Ces tentatives de donner à l’impérialisme européen un visage plus responsable et moins agressif que celui de Trump sont fondamentalement fausses, et dictées avant tout par la crainte de l’opposition parmi les travailleurs d’Europe et du monde à leurs politiques sanglantes.

En coulisse, les rivalités inter-impérialistes entre Washington et l’UE explosent à l’heure actuelle. La lutte pour le partage des profits et du pétrole latino-américains et particulièrement dure alors que Trump menace l’UE de guerre commerciale, avec des mesures contre les exportations allemandes d’automobiles. Le rôle de l’Europe en tant que principal investisseur en Amérique latine est en jeu. L’UE craint sans doute les conséquences, à la fois économiques et aussi politiques, d’une tentative désastreuse par Washington d’occuper le Venezuela.

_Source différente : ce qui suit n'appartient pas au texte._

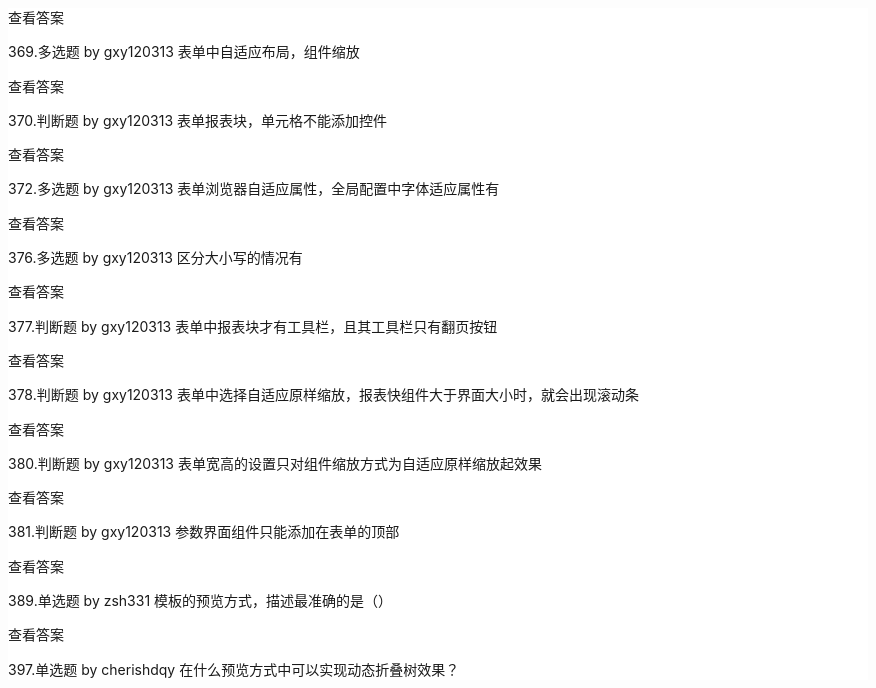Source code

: 查看答案

369.多选题
by gxy120313
表单中自适应布局，组件缩放

查看答案

370.判断题
by gxy120313
表单报表块，单元格不能添加控件

查看答案

372.多选题
by gxy120313
表单浏览器自适应属性，全局配置中字体适应属性有

查看答案

376.多选题
by gxy120313
区分大小写的情况有

查看答案

377.判断题
by gxy120313
表单中报表块才有工具栏，且其工具栏只有翻页按钮

查看答案

378.判断题
by gxy120313
表单中选择自适应原样缩放，报表快组件大于界面大小时，就会出现滚动条

查看答案

380.判断题
by gxy120313
表单宽高的设置只对组件缩放方式为自适应原样缩放起效果

查看答案

381.判断题
by gxy120313
参数界面组件只能添加在表单的顶部

查看答案

389.单选题
by zsh331
模板的预览方式，描述最准确的是（）

查看答案

397.单选题
by cherishdqy
在什么预览方式中可以实现动态折叠树效果？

Présenter l’UE en tant qu’opposant civilisé des guerres et des coups d’État est un mensonge. Le 21e siècle a vu une montée drastique des guerres américaines et européennes à travers le Moyen Orient, l’Afrique et au Nouveau monde, où des interventions se sont déroulées de Haïti jusqu’en Colombie. Quels que soient leurs conflits avec Washington, les puissances européennes ont envoyé leurs troupes en Afghanistan, en Irak, au Mali, en Syrie, en Libye et ailleurs. Leur soutien affiché à un coup au Venezuela ne fait que confirmer que l’impérialisme sombre en bloc dans le brigandage.